Staying Home Shouldn’t Be This Hard

By Robin Renay Bolton, Opinion Editor

I’ve always been a homebody. Staying home has never been particularly hard for me. I’m not saying this to brag or sound like a pretentious introvert, it’s just the nature of who I am.

I like staying home and binge-watching shows on Netflix. I have a bookcase filled with over 100 books, most of which I’ve never read because I insist on reading the same five books over and over again. I like cooking, baking and coming up with new recipes. I love a lot of things, many of which I can do from the comfort of my own home. So being told to stay at home is almost like a vacation to me.

Now I completely understand staying at home is heaven for me but hell for a lot of people. My boyfriend is an extremely extroverted person and makes friends wherever he goes. I always joke that he’s a social butterfly, always booked and busy with someplace to go. Many people don’t understand how our relationship works because he loves going out while I thrive on staying in. My friends always ask if it bothers me that he goes out so much and most of the time it doesn’t.

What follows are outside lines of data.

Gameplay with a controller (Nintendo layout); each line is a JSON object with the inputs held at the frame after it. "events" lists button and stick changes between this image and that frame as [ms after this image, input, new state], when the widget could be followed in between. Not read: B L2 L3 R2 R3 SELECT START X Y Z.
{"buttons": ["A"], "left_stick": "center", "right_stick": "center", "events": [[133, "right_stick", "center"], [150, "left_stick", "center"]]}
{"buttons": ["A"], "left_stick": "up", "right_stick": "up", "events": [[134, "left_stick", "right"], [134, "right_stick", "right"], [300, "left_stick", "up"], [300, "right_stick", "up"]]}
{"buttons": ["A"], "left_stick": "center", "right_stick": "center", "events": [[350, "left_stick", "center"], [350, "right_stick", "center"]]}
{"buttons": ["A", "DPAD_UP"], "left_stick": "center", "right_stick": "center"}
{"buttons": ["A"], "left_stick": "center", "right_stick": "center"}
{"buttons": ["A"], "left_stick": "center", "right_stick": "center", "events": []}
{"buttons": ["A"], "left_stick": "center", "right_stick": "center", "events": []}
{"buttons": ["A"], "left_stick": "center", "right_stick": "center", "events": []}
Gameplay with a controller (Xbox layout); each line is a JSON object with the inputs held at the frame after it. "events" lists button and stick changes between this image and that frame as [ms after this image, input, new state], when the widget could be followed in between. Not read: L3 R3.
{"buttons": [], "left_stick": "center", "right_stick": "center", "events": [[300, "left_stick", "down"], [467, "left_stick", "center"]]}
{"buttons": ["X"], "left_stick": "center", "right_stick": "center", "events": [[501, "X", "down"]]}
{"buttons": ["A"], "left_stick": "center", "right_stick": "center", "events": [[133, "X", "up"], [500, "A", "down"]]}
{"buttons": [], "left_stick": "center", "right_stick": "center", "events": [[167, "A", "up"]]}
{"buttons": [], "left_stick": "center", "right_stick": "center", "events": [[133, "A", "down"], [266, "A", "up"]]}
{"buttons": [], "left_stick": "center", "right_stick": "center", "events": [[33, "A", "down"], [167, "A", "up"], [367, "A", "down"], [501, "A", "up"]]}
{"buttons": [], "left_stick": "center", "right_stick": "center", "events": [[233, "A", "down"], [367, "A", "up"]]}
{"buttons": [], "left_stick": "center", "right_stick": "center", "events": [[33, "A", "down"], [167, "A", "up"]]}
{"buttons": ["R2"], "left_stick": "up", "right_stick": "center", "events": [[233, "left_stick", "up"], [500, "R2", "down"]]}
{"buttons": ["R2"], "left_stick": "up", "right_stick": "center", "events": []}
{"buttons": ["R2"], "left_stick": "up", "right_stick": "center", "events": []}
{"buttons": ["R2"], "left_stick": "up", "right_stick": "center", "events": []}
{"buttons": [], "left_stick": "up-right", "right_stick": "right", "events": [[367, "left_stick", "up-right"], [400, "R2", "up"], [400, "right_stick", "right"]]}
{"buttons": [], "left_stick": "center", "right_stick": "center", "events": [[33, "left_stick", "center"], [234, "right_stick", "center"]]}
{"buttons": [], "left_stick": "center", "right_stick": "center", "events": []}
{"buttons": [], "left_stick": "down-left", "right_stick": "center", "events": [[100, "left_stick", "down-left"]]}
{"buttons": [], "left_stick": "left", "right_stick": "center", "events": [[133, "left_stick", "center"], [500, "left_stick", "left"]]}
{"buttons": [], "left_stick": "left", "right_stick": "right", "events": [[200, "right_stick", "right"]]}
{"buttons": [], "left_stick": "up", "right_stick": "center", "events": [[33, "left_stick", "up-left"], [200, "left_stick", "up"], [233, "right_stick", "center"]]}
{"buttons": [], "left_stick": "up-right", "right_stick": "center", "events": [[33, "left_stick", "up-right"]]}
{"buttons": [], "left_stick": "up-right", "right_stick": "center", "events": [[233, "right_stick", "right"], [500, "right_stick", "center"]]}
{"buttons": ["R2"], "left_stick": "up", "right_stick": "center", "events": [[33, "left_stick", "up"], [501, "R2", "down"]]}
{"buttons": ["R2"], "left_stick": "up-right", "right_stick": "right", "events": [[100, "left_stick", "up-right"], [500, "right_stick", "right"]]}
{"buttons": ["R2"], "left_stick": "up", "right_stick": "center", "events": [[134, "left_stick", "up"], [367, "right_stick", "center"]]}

I know people like my boyfriend love going out and having a good time and I knew when it was announced we were required to stay home and only leave home to do essential things, people would struggle. But my goodness, I did not think they would struggle like this.

Just days after California Gov. Gavin Newsom announced the Stay at Home order, local news channel helicopters recorded people playing basketball at Venice Beach, hiking the trails at Griffith Park and a group of people playing beer pong at Huntington Beach.

As a result, Los Angeles Mayor Eric Garcetti tweeted that all LA county parks would be closing their sports and recreation centers and closing parking at all city beaches. He ended his tweet by saying, “That doesn’t mean gather elsewhere. This is serious. Stay home and save lives.”

It’s not lost upon me that Mayor Garcetti urged people not to gather elsewhere because he knew people don’t listen. You would think a potentially deadly virus taking over the world and infecting thousands of people a day would encourage people to stay home but no, humans are hard headed and selfishly do what they want.

It seems to me people have interpreted social distancing as only hanging around people you already know. They have convinced themselves it’s okay to have friends over for drinks because you know them, and you know they don’t have the coronavirus (I would like to note I’m rolling my eyes). It’s okay to have family over for a party because it’s someone’s birthday and family should be together at a time like this (again, rolling my eyes).

It’s also not lost upon me that many people will not take this seriously until someone close to them becomes sick and possibly dies of the coronavirus. Excuse my French when I say this, but that is such utter bullshit. It shouldn’t take a family member or friend to get sick for this to seem real. This is a very real and very deadly disease. Yes, the recovery rates are much higher than the mortality rates, but that doesn’t mean it shouldn’t be taken seriously.

The most infuriating part about all this is by people choosing to disregard the Stay at Home order and doing whatever the fuck they want to do because they are bored, they put others at risk. Some people live at home with their parents who are in the compromised age group but still insist on going outside, doing non-essential shit. So not only are they risking their health, but that of their parents. Crazy right?

Look, I know staying at home when you really want to be outside living your best life is hard. You’ve watched everything on Netflix. You can’t go on a date with that person you matched with on Tinder. You can’t go to a bar, get drunk and make questionable decisions. I understand and feel for you. Honestly, I do but for the love of whatever spiritual being you believe in, suck it up and stay the fuck at home. People’s lives depend on it.